Marsh, MainStreet Raise Cash for St. Jude

Marsh Supermarkets and MainStreet Market locations raised $6,000 this past April during the “Give Thanks, Give Hope” campaign to benefit St. Jude Children’s Research Hospital.

This is the first year that Ohio-based MainStreet and Marsh supermarkets have participated in the campaign, joining more than 1,000 restaurants, grocery stores and other retail locations nationwide that encouraged shoppers this spring to give hope to kids battling cancer and other catastrophic diseases by donating $1 at the register.

The Eaton, Ohio store led the group, raising $6,000. One hundred percent of donations will help St. Jude fulfill its mission of finding cures and saving children.

“St. Jude is on the forefront of cutting-edge research and provides an invaluable service to families facing difficult circumstances,” said Joseph Kelley, chairman, CEO and president of Indianapolis-based Marsh Supermarkets. “We are very proud to partner with such a renowned organization and were thrilled at the generous response of our customers and communities in supporting the campaign.”

In three years, the annual campaign has rallied thousands of businesses across the country to raise funds for St. Jude, one of the world’s premier centers for the research and treatment of pediatric cancer and other catastrophic childhood diseases.

“Our partners play an invaluable role in the St. Jude mission by helping us raise funds that support the critical research and care and give hope to our precious kids,” said Richard C. Shadyac Jr., CEO of ALSAC, the fundraising organization of St.
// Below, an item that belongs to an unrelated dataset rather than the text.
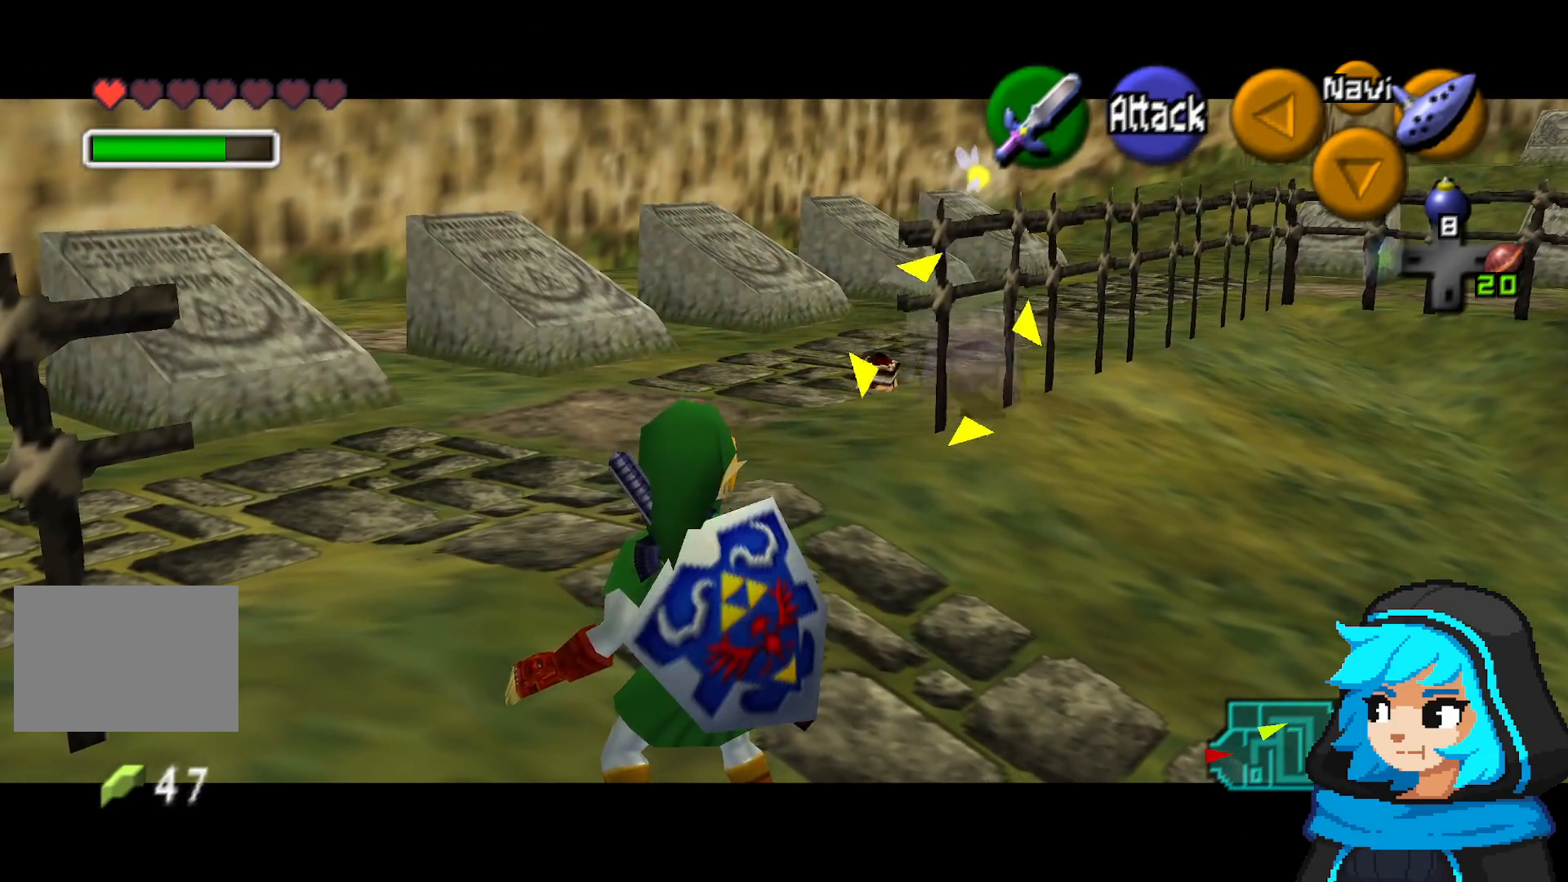
Gameplay with a controller (Nintendo layout); each line is a JSON object with the inputs held at the frame after it (dt_ms = milliseconds from this image to that frame). "events" lists button and stick changes between this image and that frame as [ms after this image, input, new state], when the widget could be followed in between. Not read: L3 R3.
{"dt_ms": 500, "buttons": [], "left_stick": "right", "events": [[17, "left_stick", "right"]]}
Jude. “We’re deeply touched by every customer who donated a dollar during the campaign. It’s amazing what one person can do to help St. Jude make a difference for children in communities everywhere who are fighting for their lives.”

Founded by the late entertainer Danny Thomas, Memphis, Tenn.-based St. Jude is the only pediatric cancer research center where families never pay for treatment not covered by insurance and no child is ever denied treatment because of the family’s inability to pay.